We agree with Eggleston that the exhaled nitric oxide (eNO) test is not a specific measure of airways inflammation in asthma. Rhinitis is a potential confounder that we took into account by adjusting the odds ratios (ORs) for the sensitization to aeroallergens, including house dust mites, the most frequent allergen in allergic rhinitis. We did not retain medication for asthma or allergy in the final analysis because of the strong collinearity of this factor with some outcomes, such as doctor-diagnosed asthma. However, adding medication to the list of possible predictors did not abolish the association between eNO and CPA (OR, 1.32; 95% confidence interval, 1.09–1.60). We also found no confounding by viral infections, which is not surprising because children seriously affected by a respiratory illness were absent from schools at the time of examination.

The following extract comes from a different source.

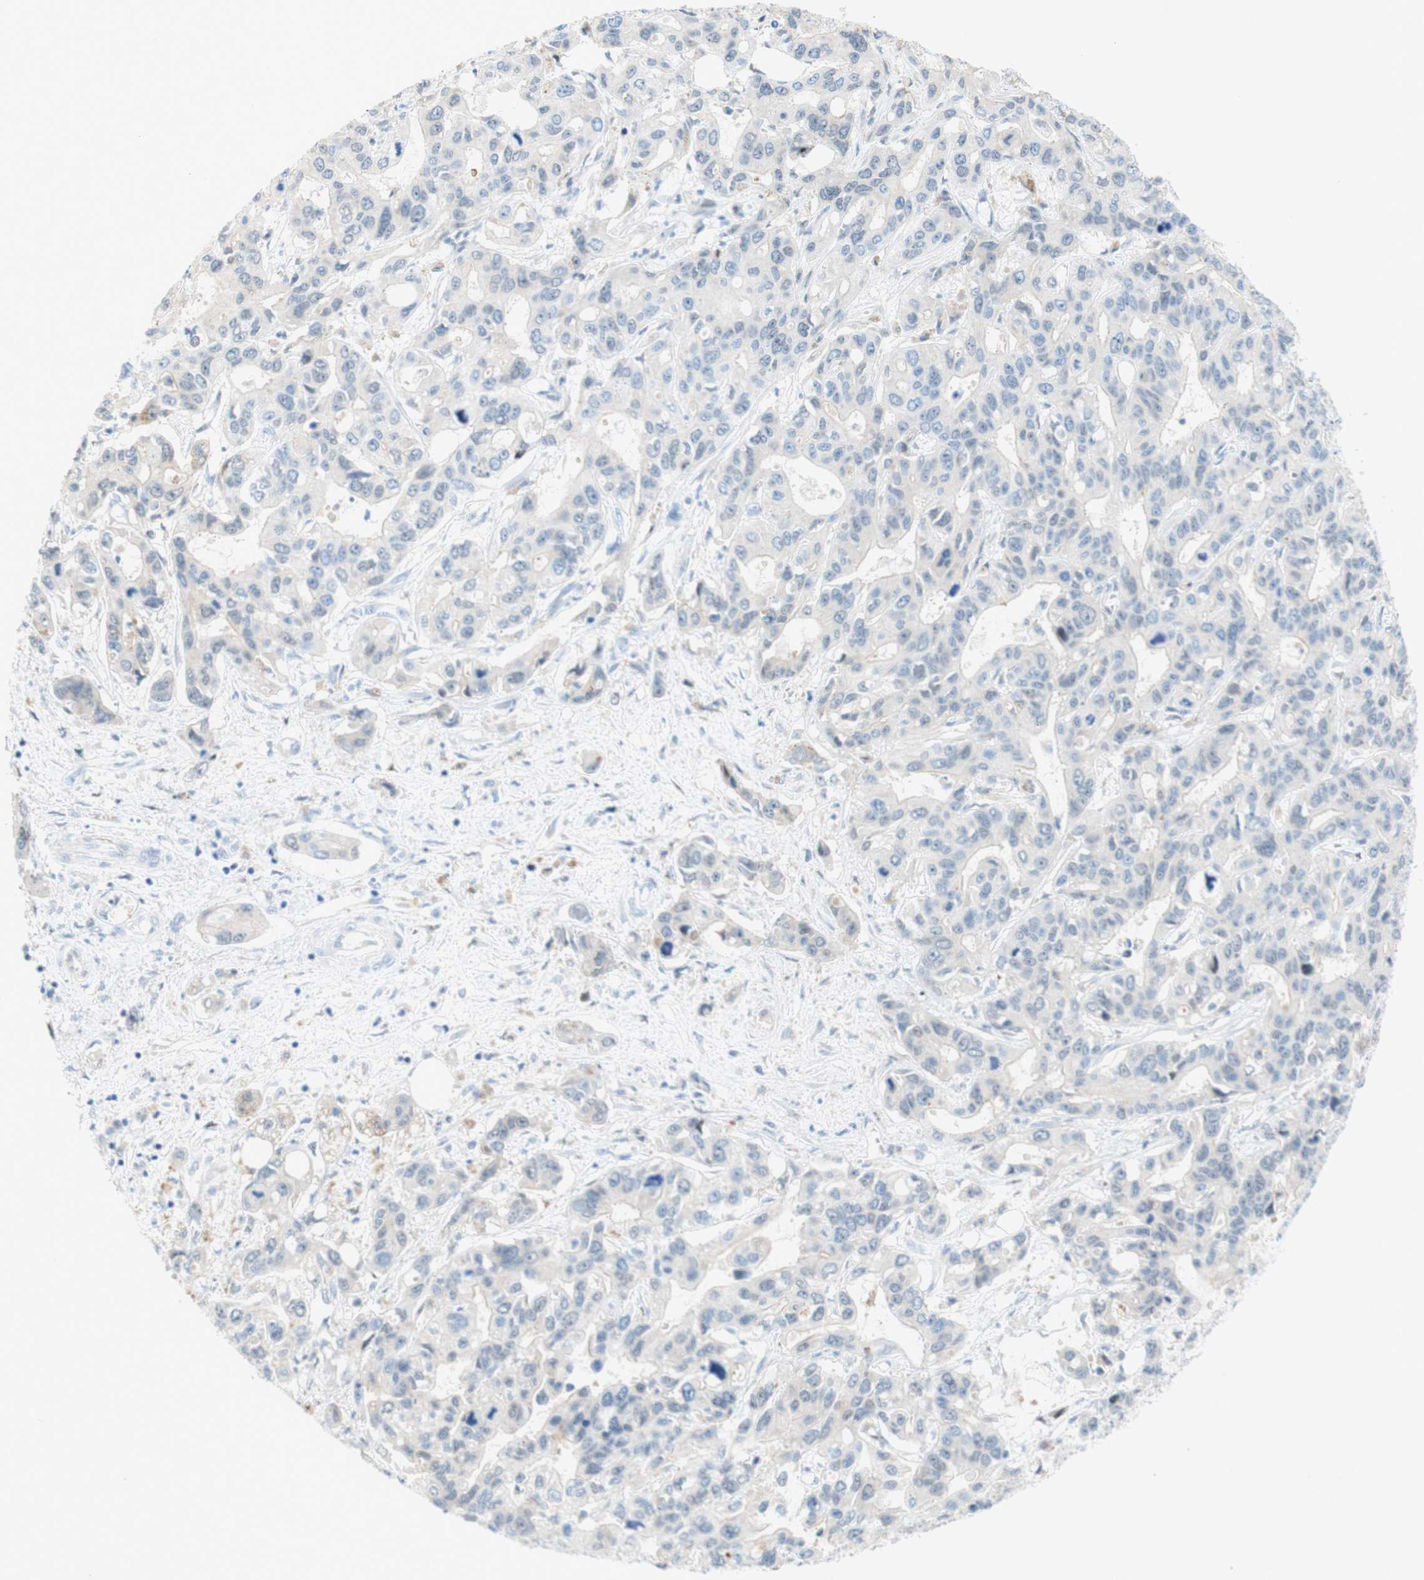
{"staining": {"intensity": "negative", "quantity": "none", "location": "none"}, "tissue": "liver cancer", "cell_type": "Tumor cells", "image_type": "cancer", "snomed": [{"axis": "morphology", "description": "Cholangiocarcinoma"}, {"axis": "topography", "description": "Liver"}], "caption": "A photomicrograph of liver cholangiocarcinoma stained for a protein exhibits no brown staining in tumor cells. Brightfield microscopy of immunohistochemistry (IHC) stained with DAB (3,3'-diaminobenzidine) (brown) and hematoxylin (blue), captured at high magnification.", "gene": "POLR2J3", "patient": {"sex": "female", "age": 65}}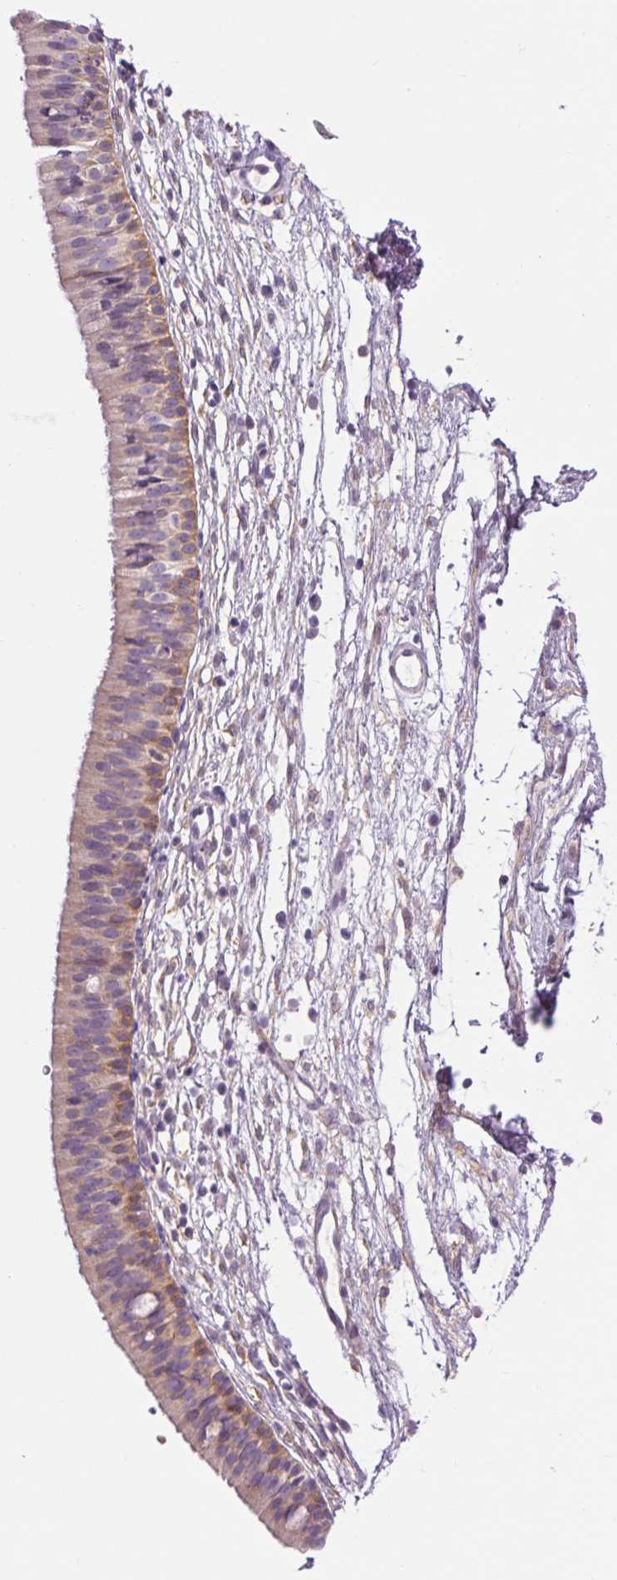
{"staining": {"intensity": "weak", "quantity": "25%-75%", "location": "cytoplasmic/membranous"}, "tissue": "nasopharynx", "cell_type": "Respiratory epithelial cells", "image_type": "normal", "snomed": [{"axis": "morphology", "description": "Normal tissue, NOS"}, {"axis": "topography", "description": "Nasopharynx"}], "caption": "Immunohistochemical staining of normal nasopharynx displays 25%-75% levels of weak cytoplasmic/membranous protein positivity in about 25%-75% of respiratory epithelial cells.", "gene": "SOWAHC", "patient": {"sex": "male", "age": 24}}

We used objective measures whenever possible in our study (Bernard et al. 2006), but in order to derive predictors such as CPA, we had no choice but to use the information provided by parents and school directors (for compulsory pool attendance at school). We believe that the strong associations found in our study should not be dismissed as having arisen by bias or insufficient adjustment. However, what makes us increasingly confident in our observations is their reproducibility. The findings reported in our study (Bernard et al. 2006) confirm earlier observations (Bernard et al. 2003), and a new larger study on adolescents, just completed, again brings to light quite strong associations between different indicators of asthma and CPA, especially among atopic children (Bernard et al., unpublished data).

The authors declare they have no competing financial interests.

References

Bernard A, Carbonnelle S, Michel O, Higuet S, De Burbure C, Buchet JP, et al. 2003. Lung hyperpermeability and asthma prevalence in schoolchildren: unexpected associations with the attendance at indoor chlorinated swimming pools. Occup Environ Med 60:385–394.

Bernard A, Carbonnelle S, de Burbure C, Michel O, Nickmilder M. 2006. Chlorinated pool attendance, atopy and the risk of asthma during childhood. Environ Health Perspect 114:1567–1573.

Martyny JW, Harbeck RJ, Pacheco K, Barker EA, Sills M, Silveira L. 2005. Aerosolized sodium hypochlorite inhibits viability and allergenicity of mold on building materials. J Allergy Clin Immunol 116:630–635.

Nickmilder M, Carbonnelle S, Bernard A. 2007. House cleaning with bleach and the risks of allergic and respiratory diseases in children. Pediatr Allergy Immunol 1:27–35.